Discussion in 'Animation' started by Alakanu, Jun 11, 2018.

  1. Alakanu

    Alakanu

    Joined:
    Oct 17, 2015
    Posts:
    5
    Hi, I've always wondered: is there a reason why Animator.Play and Animator.CrossFade exist? Are they slower/faster than setting a parameters and triggering transitions? Are those just to be considered a plan b when you have no other choice or are they there for people that can't stand state machines? I don't know you but those function feel like anti-pattern to me.
     
    virgobr likes this.
  2. MrDude

    MrDude

    Joined:
    Sep 21, 2006
    Posts:
    2,569
    Hey, thanks, I think you just answered a question I was having! :)

    When I say jump I don't want to wait for the run animation to first play the remaining 50 frames and THEN jump at the end when it eventually checks the transition states... so I simply don't use the whole transition due to a transition condition being met (most of the time) thing. I call Play instead.

    I use transitioning to return to the idle state after doing a once off animation but I trigger my animations using Play (thus skipping the wait for the current animation to finish before it goes to the next one). I forgot there is a CrossFade option. Nice. Now I can trigger my animation faster but still benefit from some transition rather than just cutting from one animation to the other immediately. Cool!

    Thanks for reminding me of that
     
    eytienne likes this.
  3. Mecanim-Dev

    Mecanim-Dev

    Joined:
    Nov 26, 2012
    Posts:
    1,675
    @Alakanu
    It depends on each project, some users like to control everything from script, there is also users that don't know how to write code so for them the statemachine transition allow them to define their animation blend more easily.

    there is also some situation sometime that you can't simply define with a statemachine transition because your statemachine is complex, by example a fighting game where one character start an attack but the opponent interrupt the attack and you need to trigger a knockdown animation. So exception in your normal statemachine flows can be enforced with Play/CrossFade rather than trying to cover all the possible case and create a transitions spaghetti :D

    they are there to give flexibility to the system.

    Play and CrossFade are like dynamic transition which can be created at runtime and that live only for this frame.
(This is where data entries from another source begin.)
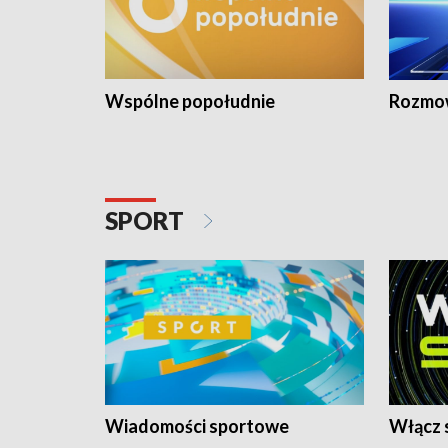
Wspólne popołudnie
Rozmow
SPORT
Wiadomości sportowe
Włącz 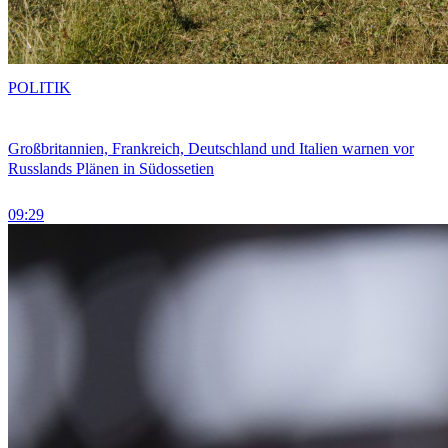
POLITIK
Großbritannien, Frankreich, Deutschland und Italien warnen vor
Russlands Plänen in Südossetien
09:29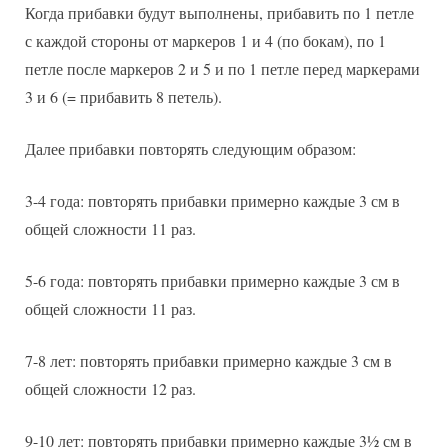
Когда прибавки будут выполнены, прибавить по 1 петле
с каждой стороны от маркеров 1 и 4 (по бокам), по 1
петле после маркеров 2 и 5 и по 1 петле перед маркерами
3 и 6 (= прибавить 8 петель).
Далее прибавки повторять следующим образом:
3-4 года: повторять прибавки примерно каждые 3 см в
общей сложности 11 раз.
5-6 года: повторять прибавки примерно каждые 3 см в
общей сложности 11 раз.
7-8 лет: повторять прибавки примерно каждые 3 см в
общей сложности 12 раз.
9-10 лет: повторять прибавки примерно каждые 3½ см в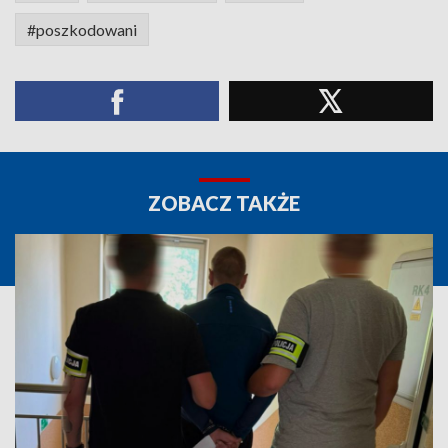
#poszkodowani
ZOBACZ TAKŻE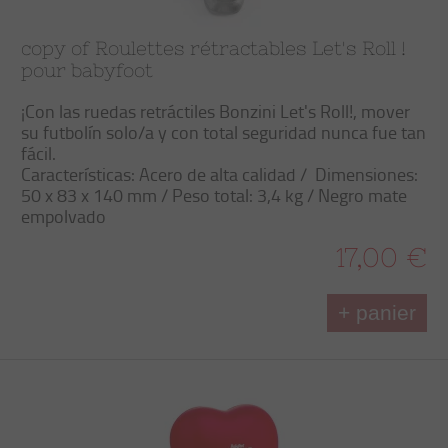
copy of Roulettes rétractables Let's Roll !
pour babyfoot
¡Con las
ruedas retráctiles
Bonzini
Let's Roll
!, mover
su futbolín
solo/a
y con total
seguridad
nunca fue tan
fácil
.
Características
: Acero de alta calidad /
Dimensiones:
50 x 83 x 140 mm / Peso total: 3,4 kg / Negro mate
empolvado
17,00 €
+ panier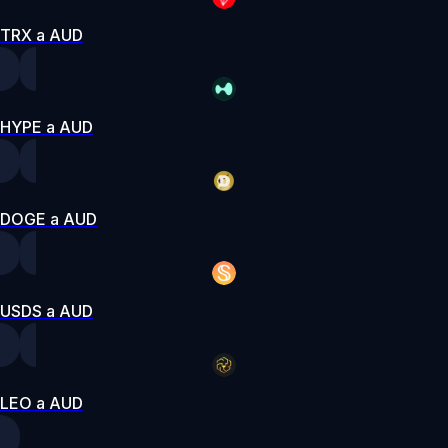
TRX a AUD
HYPE a AUD
DOGE a AUD
USDS a AUD
LEO a AUD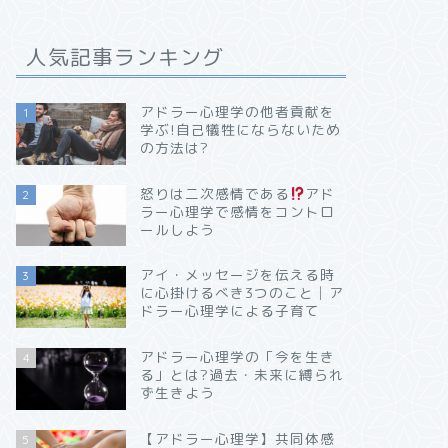
人気記事ランキング
アドラー心理学の他者貢献を
1
学ぶ!自己犠牲にならないため
の方法は?
怒りは二次感情である
アド
2
ラー心理学で感情をコントロ
ールしよう
アイ・メッセージを伝える時
3
に心掛けるべき3つのこと│ア
ドラー心理学による子育て
アドラー心理学の「今を生き
4
る」とは?過去・未来に縛られ
ず生きよう
【アドラー心理学】共同体感
5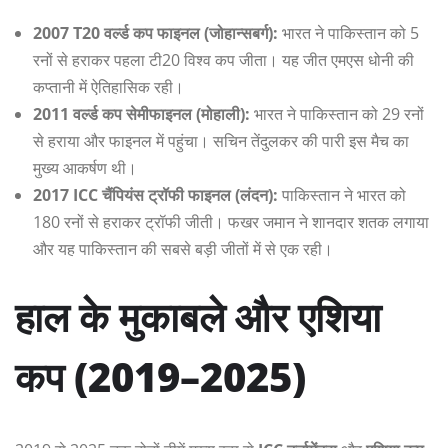
2007 T20 वर्ल्ड कप फाइनल (जोहान्सबर्ग):
भारत ने पाकिस्तान को 5
रनों से हराकर पहला टी20 विश्व कप जीता। यह जीत एमएस धोनी की
कप्तानी में ऐतिहासिक रही।
2011 वर्ल्ड कप सेमीफाइनल (मोहाली):
भारत ने पाकिस्तान को 29 रनों
से हराया और फाइनल में पहुंचा। सचिन तेंदुलकर की पारी इस मैच का
मुख्य आकर्षण थी।
2017 ICC चैंपियंस ट्रॉफी फाइनल (लंदन):
पाकिस्तान ने भारत को
180 रनों से हराकर ट्रॉफी जीती। फखर जमान ने शानदार शतक लगाया
और यह पाकिस्तान की सबसे बड़ी जीतों में से एक रही।
हाल के मुकाबले और एशिया
कप (2019–2025)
    Performance wise they should behave exactly like normal transitions, so you shouldn't see an impact on the performance when you use them.
     
    WayneJP, KateSu, virgobr and 3 others like this.
  4. Alakanu

    Alakanu

    Joined:
    Oct 17, 2015
    Posts:
    5
    Thanks for the explanation, so it's just different flavours of the same thing.

    You might wanna check out the ExitTime parameter on your transitions.